# TEXT PROVIDED
*** Begin section ***

How might we design an Order Management System that ensures transparency and data consistency while also enabling real-time monitoring and regulatory compliance?
Stakeholders Mapping & Workflow Analysis
I began the process by conducting stakeholders interview to understand their scope of responsibilities, needs and identify their pain points in the current workflow.
The goal of this process is to map out the new capabilities needed and design new flows that solve the current pain points.
Workflow Redesign
Order Creation Flow (Fund Manager)
As the current workflow hasn't comply with industry best practice and regulation, I made some adjustment to the new steps, where Fund Manager is now required to:
• set the bond price;
• and fund for the destination where bonds will be placed (buy order), or source where the bonds will be sold from (sell order)
Order can be done from two entry points:
• Funds view: to place multiple orders of different bonds within 1 fund;
• Bonds view: to place multiple orders of a particular bond (buy or sell) across different funds
Order Execution Flow (Dealer)
I redesigned the order execution flow that suits dealer's practice, while also breaking it down to steps that can be systemized. This ensures the execution flow has clear status transition cycle – system can map out the relationship between user action and its order status movement.
Amendment Flow (Fund Manager <> Dealer)
I also need to provide a feedback loop mechanism between fund manager and dealer team, as they might need to change or adjust order instruction to adapt to the dynamic market conditions.
In the amendment flow, we allow fund manager to adjust their order instructions, but it will go through a validation process and the implementation is up to dealer's discretions. This is because completed order can no longer be canceled or changed.
Cancellation Flow (Fund Manager <> Dealer)
This is also part of feedback loop mechanism between Fund Manager and Dealer team. Unlike the amendment flow, no validation process is required to submit the request. However, its applicability is up to dealer's discretion because order that is almost complete can not be canceled anymore.
Order Lifecycle & Status
Order Status Transition
We invented two types of status to help users track the progress of their order.
Both are needed because order status relies on user activity and the execution of the deal. Order is regarded as "updated" once a deal is created, and its completion is determined by the total amount completed on deal level.

*** End section ***

(Collected data)

*** Begin section ***

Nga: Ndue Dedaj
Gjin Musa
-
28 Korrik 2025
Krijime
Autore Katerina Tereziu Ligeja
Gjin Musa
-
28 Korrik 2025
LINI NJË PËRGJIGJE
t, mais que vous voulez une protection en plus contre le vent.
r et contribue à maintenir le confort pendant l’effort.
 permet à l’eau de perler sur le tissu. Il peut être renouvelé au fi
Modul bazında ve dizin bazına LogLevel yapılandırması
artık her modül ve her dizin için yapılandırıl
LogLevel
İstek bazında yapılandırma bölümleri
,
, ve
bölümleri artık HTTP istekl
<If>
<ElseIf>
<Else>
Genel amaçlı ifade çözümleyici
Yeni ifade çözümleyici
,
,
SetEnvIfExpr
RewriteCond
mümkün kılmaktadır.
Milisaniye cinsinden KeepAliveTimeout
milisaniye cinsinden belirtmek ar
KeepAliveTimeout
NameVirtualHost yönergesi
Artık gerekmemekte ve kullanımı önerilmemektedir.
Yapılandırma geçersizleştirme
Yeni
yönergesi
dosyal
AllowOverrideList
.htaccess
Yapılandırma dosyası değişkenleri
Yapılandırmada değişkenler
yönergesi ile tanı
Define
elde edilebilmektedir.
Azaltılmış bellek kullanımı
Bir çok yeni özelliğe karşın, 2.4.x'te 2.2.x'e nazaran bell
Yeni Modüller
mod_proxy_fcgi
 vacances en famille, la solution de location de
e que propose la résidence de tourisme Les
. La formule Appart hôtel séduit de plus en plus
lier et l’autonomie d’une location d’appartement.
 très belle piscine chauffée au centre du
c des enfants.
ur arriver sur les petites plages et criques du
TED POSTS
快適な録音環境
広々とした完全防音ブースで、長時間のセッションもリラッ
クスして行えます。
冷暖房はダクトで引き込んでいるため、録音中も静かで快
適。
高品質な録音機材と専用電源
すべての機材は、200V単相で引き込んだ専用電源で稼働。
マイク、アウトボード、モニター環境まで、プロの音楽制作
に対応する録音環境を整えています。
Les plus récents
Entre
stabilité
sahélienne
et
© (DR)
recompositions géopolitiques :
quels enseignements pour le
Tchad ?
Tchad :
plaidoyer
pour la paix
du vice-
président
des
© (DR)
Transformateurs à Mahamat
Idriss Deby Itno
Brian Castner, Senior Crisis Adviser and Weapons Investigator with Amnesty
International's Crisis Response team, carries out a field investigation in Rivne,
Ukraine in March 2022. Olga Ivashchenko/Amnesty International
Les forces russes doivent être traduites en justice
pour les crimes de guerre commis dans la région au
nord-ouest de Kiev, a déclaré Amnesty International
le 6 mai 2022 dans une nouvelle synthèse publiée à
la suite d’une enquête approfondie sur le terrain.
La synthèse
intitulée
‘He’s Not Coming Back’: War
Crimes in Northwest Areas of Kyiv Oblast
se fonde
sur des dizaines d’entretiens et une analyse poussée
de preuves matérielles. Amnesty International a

*** End section ***
*** Begin section ***

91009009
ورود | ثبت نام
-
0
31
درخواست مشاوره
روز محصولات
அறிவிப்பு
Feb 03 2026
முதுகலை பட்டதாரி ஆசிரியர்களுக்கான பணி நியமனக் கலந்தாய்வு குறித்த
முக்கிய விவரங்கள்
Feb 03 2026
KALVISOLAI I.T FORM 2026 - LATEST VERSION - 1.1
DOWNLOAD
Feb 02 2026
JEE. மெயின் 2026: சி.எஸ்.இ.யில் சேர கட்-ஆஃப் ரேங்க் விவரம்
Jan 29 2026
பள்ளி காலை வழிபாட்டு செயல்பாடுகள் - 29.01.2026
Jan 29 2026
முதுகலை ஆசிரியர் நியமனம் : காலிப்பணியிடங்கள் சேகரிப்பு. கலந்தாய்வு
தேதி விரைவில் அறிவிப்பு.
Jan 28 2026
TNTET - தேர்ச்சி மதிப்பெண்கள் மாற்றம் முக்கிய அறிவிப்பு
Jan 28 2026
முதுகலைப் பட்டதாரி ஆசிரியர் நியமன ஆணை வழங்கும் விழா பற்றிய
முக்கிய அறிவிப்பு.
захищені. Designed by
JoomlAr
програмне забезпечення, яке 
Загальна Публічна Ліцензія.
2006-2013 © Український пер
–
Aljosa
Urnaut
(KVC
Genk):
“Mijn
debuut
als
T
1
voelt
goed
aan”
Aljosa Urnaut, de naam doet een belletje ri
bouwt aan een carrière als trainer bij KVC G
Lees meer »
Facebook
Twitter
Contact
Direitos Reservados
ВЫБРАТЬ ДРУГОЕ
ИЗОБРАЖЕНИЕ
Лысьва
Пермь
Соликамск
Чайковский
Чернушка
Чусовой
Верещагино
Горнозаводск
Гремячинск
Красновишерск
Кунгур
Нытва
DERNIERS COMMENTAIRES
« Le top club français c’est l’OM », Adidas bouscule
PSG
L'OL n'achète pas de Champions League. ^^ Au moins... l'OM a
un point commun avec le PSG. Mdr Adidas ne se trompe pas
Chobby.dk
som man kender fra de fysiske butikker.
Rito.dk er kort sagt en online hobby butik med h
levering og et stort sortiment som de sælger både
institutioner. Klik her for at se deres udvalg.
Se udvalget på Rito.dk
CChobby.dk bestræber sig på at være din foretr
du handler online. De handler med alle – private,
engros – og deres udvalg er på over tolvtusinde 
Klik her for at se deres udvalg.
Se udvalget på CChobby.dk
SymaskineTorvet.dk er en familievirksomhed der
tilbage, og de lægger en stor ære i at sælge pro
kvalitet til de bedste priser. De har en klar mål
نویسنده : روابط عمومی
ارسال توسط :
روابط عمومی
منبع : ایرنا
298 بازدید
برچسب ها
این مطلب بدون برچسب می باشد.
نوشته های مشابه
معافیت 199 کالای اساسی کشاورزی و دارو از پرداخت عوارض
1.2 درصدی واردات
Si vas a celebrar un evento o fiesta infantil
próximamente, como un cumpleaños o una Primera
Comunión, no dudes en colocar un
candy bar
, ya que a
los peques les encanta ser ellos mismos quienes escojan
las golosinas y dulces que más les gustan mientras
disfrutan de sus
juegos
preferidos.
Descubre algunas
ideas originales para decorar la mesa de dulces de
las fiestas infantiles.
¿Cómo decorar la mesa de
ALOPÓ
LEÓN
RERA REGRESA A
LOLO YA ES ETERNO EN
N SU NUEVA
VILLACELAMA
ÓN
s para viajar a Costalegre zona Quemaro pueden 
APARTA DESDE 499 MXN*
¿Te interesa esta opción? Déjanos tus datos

*** End section ***

# WRITTEN TASK 1
List every line of the entries that contains the string "LogLevel", treating uppercase and lowercase letters as different.
# WRITTEN TASK 2
Write a continuation of the order management system case study, starting right after its final sentence.
The text and the entries have nothing to do with each other.

# EXPECTED OUTPUT 1
Modul bazında ve dizin bazına LogLevel yapılandırması
LogLevel

# EXPECTED OUTPUT 2
• Order Status: indicate the completion progress of orders, calculated based on the comparison between the executed amount (across all deals) and order's target amount
• Instruction State: indicate the steps taken to execute the order, based on user actions (e.g order is taken by dealer – acknowledged, a deal is created – updated, etc)
Order Lifecycle Logic
Order completion is treated differently based on its expiry period:
•GFD (good-for-day): order expires by end of day (market closing hour)
•GTC (good-til-call): order stays active for the next 30 days or till it's completed
I created simulations for both scenarios (GFD and GTC) to help engineers and QAs understand the logic. See below for one of the examples:
Architecture and Interaction Model
Product Architecture
The scheme below shows the structure and relationship between the modules, where the access and capabilities available on each module is tailored to each user role.
Order Tracking Module
To help user keep track of order progress and completion, I devised a system where orders are segregated on three tabs, where each tab lists orders based on its instruction state:
• New: orders that haven't been taken by dealer
• Ongoing: taken orders – ready to be executed by dealer
• Request: orders where fund managers placed amendment or cancellation request on
On the Ongoing tab, orders are separated by asset class (equity, bonds, time deposit) to keep access tailored to each fund manager's scope of responsibilities.
And on the order table, the orders are consolidated by bonds, where each group can contain multiple deals (nested).
Request tab serves as a singular tracker for all amendment and cancellation requests – allowing fund manager and dealing team to keep track of the request status (requested, approved, rejected).
Concept Validation
Before producing high fidelity design, I validated the user flows with all stakeholders:
• Fund managers and dealing team: to check whether it matched their needs and compliance requirements
• CTO and product team: to ensure it aligns with product vision and incorporate industry best practices
• Engineers and QAs: to assess technical feasibility and identify any corner cases that haven't been covered in the design
Overall, this process went quite smoothly as the majority of the requirements and flows had been aligned beforehand. Therefore, once the PRD and high fidelity designs are ready, they can be translated for development and testing.
Unified Dashboard with Role-Based View and Capabilities
The dashboard can be accessed by both fund manager and dealing teams to ensure orders and updates are trackable in a single platform. However, each team has different level of visibility and control, based on their user role.
Granular, Robust Order Creation Module
Fund manager can create order instruction from both Funds View and Bonds View page. On both pages, there's global settings and individual parameters on each row to enable them to apply and create orders on bulk, or manually through granular settings.
Layered Validations to Maintain Order Accuracy and Compliance
Provide validation on multiple touch points to prevent user from exceeding cash limit or breaching OJK regulations and internal policies. They can also view the impact of their order instructions through preview.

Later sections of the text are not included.